I haven't unpacked my suitcase.

As I mentally prepared for a week on the road (work-week in Hartland, Wisconsin; friend weekend on Grand Lake, Oklahoma) I told myself this was the week I would conquer suitcase living.  

If I mentally prepared, pinned all the right pins and planned accordingly I could still make it to yoga 3-4 times, run on the treadmill and make good food choices. Try as I might when I’m on the road it’s like I push pause on real life.

I can’t run errands, run to the grocery store or clean the bathroom, so I’m basically on vacation, right? 

Wrong.

I’m just really bad at living out of a suitcase. Just ask my yet-to-be-unpacked suitcase.

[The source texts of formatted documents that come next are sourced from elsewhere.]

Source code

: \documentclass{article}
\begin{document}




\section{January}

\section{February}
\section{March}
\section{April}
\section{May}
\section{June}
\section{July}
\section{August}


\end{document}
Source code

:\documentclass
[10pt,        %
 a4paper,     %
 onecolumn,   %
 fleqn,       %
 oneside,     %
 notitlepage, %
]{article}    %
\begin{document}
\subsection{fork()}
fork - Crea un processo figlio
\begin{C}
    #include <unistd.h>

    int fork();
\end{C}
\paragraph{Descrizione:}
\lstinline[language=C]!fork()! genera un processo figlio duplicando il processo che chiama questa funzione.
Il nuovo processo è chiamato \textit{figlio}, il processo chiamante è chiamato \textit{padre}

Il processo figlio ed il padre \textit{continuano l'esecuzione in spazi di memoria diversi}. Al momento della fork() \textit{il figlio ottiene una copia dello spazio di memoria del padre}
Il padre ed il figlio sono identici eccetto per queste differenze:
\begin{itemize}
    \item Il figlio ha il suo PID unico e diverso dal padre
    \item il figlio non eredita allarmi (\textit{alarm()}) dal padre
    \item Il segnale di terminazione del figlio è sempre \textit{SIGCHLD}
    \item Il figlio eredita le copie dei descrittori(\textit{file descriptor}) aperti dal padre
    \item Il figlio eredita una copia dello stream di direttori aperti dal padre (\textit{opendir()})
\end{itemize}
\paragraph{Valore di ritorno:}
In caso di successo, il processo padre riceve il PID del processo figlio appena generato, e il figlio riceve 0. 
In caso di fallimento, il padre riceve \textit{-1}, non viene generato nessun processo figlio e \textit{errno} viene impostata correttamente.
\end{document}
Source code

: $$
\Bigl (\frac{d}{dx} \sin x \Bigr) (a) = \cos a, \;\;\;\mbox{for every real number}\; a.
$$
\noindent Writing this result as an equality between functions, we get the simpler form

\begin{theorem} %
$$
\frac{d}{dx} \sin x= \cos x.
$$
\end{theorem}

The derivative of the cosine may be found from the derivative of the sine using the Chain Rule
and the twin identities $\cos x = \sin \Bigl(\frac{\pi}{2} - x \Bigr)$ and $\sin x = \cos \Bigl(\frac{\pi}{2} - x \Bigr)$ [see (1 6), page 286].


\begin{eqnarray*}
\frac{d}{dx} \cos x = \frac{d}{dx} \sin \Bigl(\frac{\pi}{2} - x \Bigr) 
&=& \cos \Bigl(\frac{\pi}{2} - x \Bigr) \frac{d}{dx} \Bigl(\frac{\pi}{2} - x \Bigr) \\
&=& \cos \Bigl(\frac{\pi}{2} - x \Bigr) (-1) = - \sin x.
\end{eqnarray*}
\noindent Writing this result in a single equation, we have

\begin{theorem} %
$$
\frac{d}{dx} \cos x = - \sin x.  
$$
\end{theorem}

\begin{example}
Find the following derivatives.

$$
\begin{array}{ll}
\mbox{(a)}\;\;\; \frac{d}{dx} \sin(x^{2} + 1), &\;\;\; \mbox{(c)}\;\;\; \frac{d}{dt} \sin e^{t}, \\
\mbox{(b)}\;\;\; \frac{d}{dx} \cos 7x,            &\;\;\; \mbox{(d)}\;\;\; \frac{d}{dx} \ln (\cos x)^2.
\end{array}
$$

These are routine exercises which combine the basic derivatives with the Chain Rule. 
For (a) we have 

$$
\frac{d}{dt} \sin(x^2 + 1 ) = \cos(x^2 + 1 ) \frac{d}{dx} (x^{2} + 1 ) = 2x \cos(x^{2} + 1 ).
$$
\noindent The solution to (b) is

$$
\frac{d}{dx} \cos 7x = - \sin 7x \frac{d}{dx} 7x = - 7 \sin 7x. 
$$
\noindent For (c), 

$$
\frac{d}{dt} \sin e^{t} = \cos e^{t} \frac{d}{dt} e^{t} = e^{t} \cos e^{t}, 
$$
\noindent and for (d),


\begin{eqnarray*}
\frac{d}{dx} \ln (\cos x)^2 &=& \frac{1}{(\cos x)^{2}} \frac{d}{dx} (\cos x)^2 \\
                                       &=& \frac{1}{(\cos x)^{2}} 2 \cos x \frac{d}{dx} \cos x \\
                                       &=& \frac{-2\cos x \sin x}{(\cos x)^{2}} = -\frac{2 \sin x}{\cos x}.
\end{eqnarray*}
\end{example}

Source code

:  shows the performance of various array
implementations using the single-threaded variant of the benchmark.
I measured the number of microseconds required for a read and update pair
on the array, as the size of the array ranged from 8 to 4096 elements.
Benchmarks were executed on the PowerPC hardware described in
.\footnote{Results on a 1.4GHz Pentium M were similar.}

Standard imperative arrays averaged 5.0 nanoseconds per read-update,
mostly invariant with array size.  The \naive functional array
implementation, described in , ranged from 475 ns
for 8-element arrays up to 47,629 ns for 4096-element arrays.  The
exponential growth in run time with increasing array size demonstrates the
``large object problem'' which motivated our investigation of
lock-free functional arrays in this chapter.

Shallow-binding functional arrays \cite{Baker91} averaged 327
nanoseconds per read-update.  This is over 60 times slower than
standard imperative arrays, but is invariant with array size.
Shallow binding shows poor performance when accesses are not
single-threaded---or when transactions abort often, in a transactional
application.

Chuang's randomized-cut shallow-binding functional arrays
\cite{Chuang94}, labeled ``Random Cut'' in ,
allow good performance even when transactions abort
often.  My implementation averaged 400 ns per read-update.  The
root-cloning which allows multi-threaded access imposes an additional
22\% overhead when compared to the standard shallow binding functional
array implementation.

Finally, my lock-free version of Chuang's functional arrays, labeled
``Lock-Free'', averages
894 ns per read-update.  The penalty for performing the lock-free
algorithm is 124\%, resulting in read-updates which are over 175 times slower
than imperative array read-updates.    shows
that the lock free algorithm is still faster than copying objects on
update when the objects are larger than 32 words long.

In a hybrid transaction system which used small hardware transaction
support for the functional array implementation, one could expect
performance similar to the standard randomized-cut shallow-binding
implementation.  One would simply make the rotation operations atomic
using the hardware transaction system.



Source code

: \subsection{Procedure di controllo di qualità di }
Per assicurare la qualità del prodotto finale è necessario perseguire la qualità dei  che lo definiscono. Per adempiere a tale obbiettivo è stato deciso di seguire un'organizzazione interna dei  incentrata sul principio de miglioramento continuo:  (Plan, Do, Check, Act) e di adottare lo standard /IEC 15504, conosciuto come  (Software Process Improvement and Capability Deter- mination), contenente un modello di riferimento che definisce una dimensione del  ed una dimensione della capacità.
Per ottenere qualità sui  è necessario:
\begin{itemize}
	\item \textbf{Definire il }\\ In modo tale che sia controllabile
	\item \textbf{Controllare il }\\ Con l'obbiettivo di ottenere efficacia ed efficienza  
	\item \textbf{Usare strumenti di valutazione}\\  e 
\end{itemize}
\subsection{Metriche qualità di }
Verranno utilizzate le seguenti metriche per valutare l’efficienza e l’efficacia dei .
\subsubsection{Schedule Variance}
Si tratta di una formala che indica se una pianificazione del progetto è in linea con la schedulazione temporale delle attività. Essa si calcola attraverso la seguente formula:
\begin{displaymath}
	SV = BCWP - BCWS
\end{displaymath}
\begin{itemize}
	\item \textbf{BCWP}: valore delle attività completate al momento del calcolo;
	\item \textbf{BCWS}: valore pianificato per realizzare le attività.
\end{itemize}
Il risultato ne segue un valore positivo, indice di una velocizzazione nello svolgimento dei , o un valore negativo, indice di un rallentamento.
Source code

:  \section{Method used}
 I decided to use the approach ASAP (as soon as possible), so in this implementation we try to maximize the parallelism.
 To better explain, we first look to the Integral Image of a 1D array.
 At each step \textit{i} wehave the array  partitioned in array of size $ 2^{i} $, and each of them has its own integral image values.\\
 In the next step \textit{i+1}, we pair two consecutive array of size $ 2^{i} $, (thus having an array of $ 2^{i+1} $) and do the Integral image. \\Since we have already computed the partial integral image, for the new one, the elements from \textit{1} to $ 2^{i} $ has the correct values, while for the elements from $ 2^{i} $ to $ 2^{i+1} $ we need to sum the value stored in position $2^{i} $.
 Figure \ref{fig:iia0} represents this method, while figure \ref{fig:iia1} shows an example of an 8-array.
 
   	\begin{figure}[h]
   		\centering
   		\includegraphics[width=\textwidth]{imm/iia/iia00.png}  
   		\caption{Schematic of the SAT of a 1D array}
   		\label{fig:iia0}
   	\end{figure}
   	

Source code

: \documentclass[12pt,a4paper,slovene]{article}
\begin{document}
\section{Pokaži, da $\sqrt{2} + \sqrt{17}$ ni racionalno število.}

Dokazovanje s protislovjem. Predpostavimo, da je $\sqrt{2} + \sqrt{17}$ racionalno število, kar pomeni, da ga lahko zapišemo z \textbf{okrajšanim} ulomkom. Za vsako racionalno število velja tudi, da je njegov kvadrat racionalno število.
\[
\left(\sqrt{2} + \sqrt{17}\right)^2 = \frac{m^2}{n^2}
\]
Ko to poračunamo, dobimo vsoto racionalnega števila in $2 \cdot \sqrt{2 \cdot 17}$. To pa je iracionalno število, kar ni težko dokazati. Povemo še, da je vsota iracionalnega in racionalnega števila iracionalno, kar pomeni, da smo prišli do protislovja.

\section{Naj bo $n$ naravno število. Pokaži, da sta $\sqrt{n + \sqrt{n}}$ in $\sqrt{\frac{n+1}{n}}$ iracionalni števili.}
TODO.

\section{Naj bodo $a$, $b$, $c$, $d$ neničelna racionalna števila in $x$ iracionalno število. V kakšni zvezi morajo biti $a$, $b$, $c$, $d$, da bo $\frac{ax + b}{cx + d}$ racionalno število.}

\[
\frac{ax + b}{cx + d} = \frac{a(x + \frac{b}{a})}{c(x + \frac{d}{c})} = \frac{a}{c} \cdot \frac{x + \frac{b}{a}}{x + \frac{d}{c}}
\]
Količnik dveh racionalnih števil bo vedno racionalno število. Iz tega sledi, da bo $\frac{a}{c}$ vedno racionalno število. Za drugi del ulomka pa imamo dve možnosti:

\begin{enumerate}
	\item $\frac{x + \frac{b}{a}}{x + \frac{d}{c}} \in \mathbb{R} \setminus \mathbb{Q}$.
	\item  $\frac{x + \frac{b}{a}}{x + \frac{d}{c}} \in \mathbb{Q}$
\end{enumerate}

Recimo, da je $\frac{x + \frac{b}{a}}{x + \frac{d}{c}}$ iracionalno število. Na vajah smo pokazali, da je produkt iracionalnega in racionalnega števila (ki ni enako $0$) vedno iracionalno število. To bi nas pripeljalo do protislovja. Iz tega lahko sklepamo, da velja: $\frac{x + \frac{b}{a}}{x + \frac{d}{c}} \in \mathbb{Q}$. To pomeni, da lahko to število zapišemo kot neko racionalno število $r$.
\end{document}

I suppose as long as you fill your week with adventures like visiting rural Wisconsin's The Kiltie, where you'll most definitely question the Steak Pizza, but devour a double cheeseburger you're doing okay. 

Because sometimes you begin your day knowing you need to sell working-from-home in Nashville to your boss and end your day by celebrating that your boss is completely okay with you working-from-home in Nashville

Surprisingly, I only needed one Spotted Cow for that celebration. 

And sometimes life brings you lemonade and you get to spend the week with your friend since sixth grade lockers on one of Oklahoma's most beautiful man-made creations. 

And sometimes you get to keep all the vodka to yourself because your friend is rockin' a baby bump. Which, by the way, makes you the skinniest person on the boat.

Turns out adulting is hard, but I'm really good at faking it.